Александр повернулся, положил руку на плечо Сфорца.
– Лодовико, Лодовико. Уладить это недоразумение – пара пустяков. Но для святой комиссии такая причина – не основание для развода.
Голос Лодовико упал до шепота:
– Вы всегда можете издать буллу.
Александр кивнул.
– Ты прав, друг мой. И издал бы. Будь она дочерью другого человека, – голос Папы, наоборот, набрал силу. – Единственная возможная причина для развода – импотенция. Признание, что семьи как таковой и не было. Это поймет и простой народ, и комиссия. И у нас есть письменные показания Лукреции.
Джованни вскочил, кровь бросилась ему в лицо.
– Она лжет. Я – не импотент и никогда не признаю себя таковым.
Лодовико повернулся к нему, резко осадил.
– Сядь, Джованни. Мы найдем способ уладить этот вопрос со Святейшим Папой, – Мавр знал, что без помощи Папы ему не обойтись, боялся, что у французов может возникнуть желание поглотить Милан и тогда спасти его смогут только папская армия и испанцы.
Вот тут подал голос и Чезаре:
– Кажется, я знаю, как нам решить эту проблему. Креция говорит одно, Джованни – другое. Я предлагаю проверку. Соберем членов наших семей в большом зале. В центр поставим большую кровать. Положим на нее красивую куртизанку, любящую и знающую это дело. И предложим Джованни доказать свою мужскую силу.
– В присутствии обеих семей? – ужаснулся Джованни. – Я не хочу! Никогда на такое не соглашусь!
Папа посмотрел на Лодовико.
– Значит, вопрос решен. Джованни отказывается от возможности доказать, что он – мужчина, из чего мы заключаем, как заключил бы любой суд, что заявление Лукреции – правда. Разумеется, мы отнесемся к Джованни великодушно, как муж, он делал все, что мог, и мы не собираемся возлагать на него вину за развод.

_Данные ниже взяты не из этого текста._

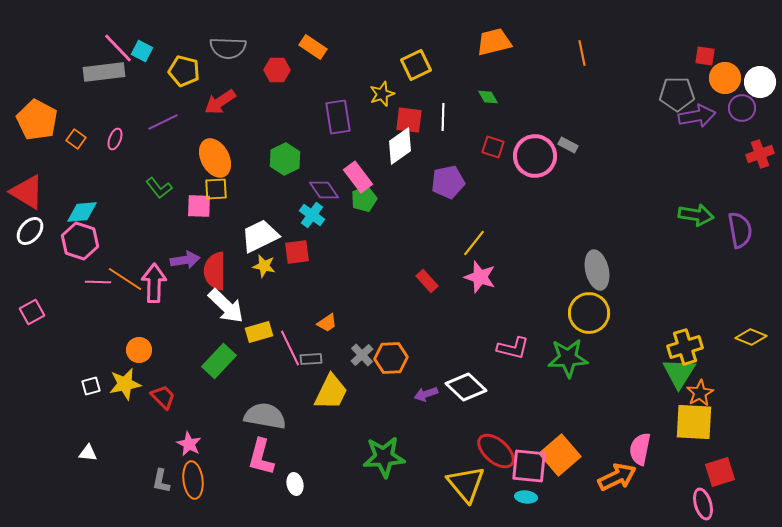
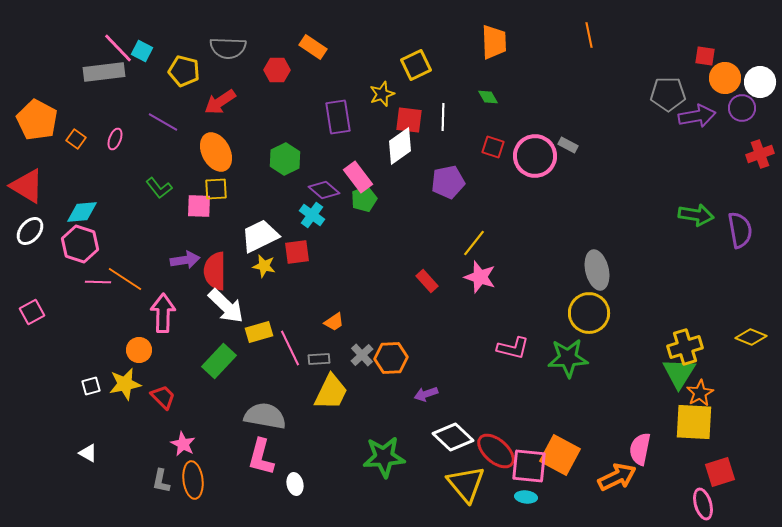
orange trapezoid at (494, 42): rotated 102 degrees clockwise
orange line at (582, 53): moved 7 px right, 18 px up
gray pentagon at (677, 94): moved 9 px left
purple line at (163, 122): rotated 56 degrees clockwise
orange ellipse at (215, 158): moved 1 px right, 6 px up
purple diamond at (324, 190): rotated 16 degrees counterclockwise
red triangle at (27, 192): moved 6 px up
pink hexagon at (80, 241): moved 3 px down
pink arrow at (154, 283): moved 9 px right, 30 px down
orange trapezoid at (327, 323): moved 7 px right, 1 px up
gray rectangle at (311, 359): moved 8 px right
white diamond at (466, 387): moved 13 px left, 50 px down
pink star at (189, 444): moved 6 px left
white triangle at (88, 453): rotated 24 degrees clockwise
orange square at (560, 455): rotated 21 degrees counterclockwise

Джованни попытался что-то сказать, но дядя остановил его, отвел в сторону.
– Вся наша семья откажется от тебя, если ты не согласишься. Ты потеряешь и титул, и владения. В данный момент ты уже не муж, но еще герцог. А это не так уж мало.
* * *
В тот же день, после разговора со Сфорца, Чезаре сидел за столом в своих покоях и перечитывал письмо сестры, которое она написала днем раньше. На его лице отражалась грусть, ему не терпелось вновь повидаться с Лукрецией. Но с грустью соседствовала тревога, вызванная одним из предложений, которое так и выпирало среди остальных: «Сейчас у меня нет возможности обсудить крайне важный для нас обоих вопрос».
Формальность тона, нежелание поделиться информацией настораживали. Он достаточно хорошо знал сестру, чтобы понять оставшееся между строк: она знала некий секрет, который грозил им серьезной опасностью.